As science speeds up, new approaches to manufacturing aim to get medicines to patients faster.

From restauranteurs to retailers, businesses of all kinds are embracing the power of the “pop-up.” But for the makers of medicines, the potential for flexible, quick-setup facilities isn’t about testing a new idea or generating marketing buzz, it’s about keeping pace with the speed of scientific innovation.

The traditional approach to medicine manufacturing was developed in an era before gene sequencing and big data. In brick-and-mortar facilities, manufacturers typically produced medicines through a “batch” process defined by stops and starts, and limited by geography. But as breakthroughs in life sciences and technology move medicine out of a one-size-fits-all mindset, manufacturing is increasingly taking advantage of cutting-edge technologies to help meet the demand for smaller batches of medicines through POD – or modular – manufacturing.

“The scientific and business environments are changing rapidly and we need to be responsive to changes in demand, especially with some emerging treatments – in rare diseases and cancer, for example,” said Alton Johnson, vice president of Global Technology Services at Pfizer. “We need to be able to shorten lead time and reduce response time, to be able to get products to patients faster.”

Faster and Smaller

As opposed to capital-intensive, fixed-location manufacturing facilities, the portable, continuous, miniature and modular (PCMM) units, or PODs, can be deployed anywhere in the world and quickly assembled to meet local needs and leverage local skills.
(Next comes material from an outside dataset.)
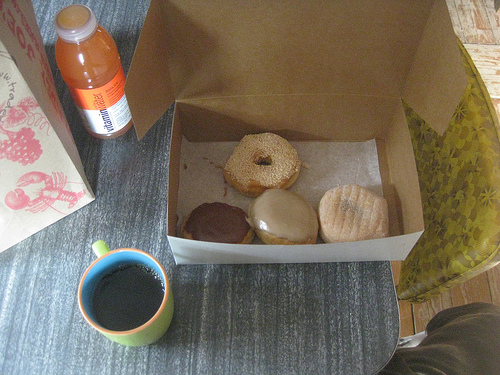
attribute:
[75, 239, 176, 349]
cup — blue, green, aqua blue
While a standard manufacturing facility takes about two to three years to set up and start running, PODs can be implemented in less than a year. And they require a physical footprint 60 to 70% smaller than a traditional facility.

What’s more, given the capability for continuous production, real-time remote monitoring and other advanced manufacturing innovations encased within each unit, PODs can cut the manufacturing time of a tablet from days or weeks to minutes.

“If we have an early signal that a new cancer medicine may be effective, for example, and can move a product through clinical trials more quickly, then we need the infrastructure and quality systems to be able to manufacture more quickly as well,” said Johnson. 

Supporting Personalized Manufacturing

As the trend toward personalized medicine continues to grow, Johnson said, POD manufacturing could evolve to support entirely new paradigms in the delivery and distribution of medicines.

“When we get to individualized therapies, I think we’re going to need an even smaller and even more flexible footprint. There are a number of concepts under development where you could place PODS locally in hospitals or pharmacies – or even where the final prep is right there with the patient,” he said. “It’s really bringing the production much closer to the patient.”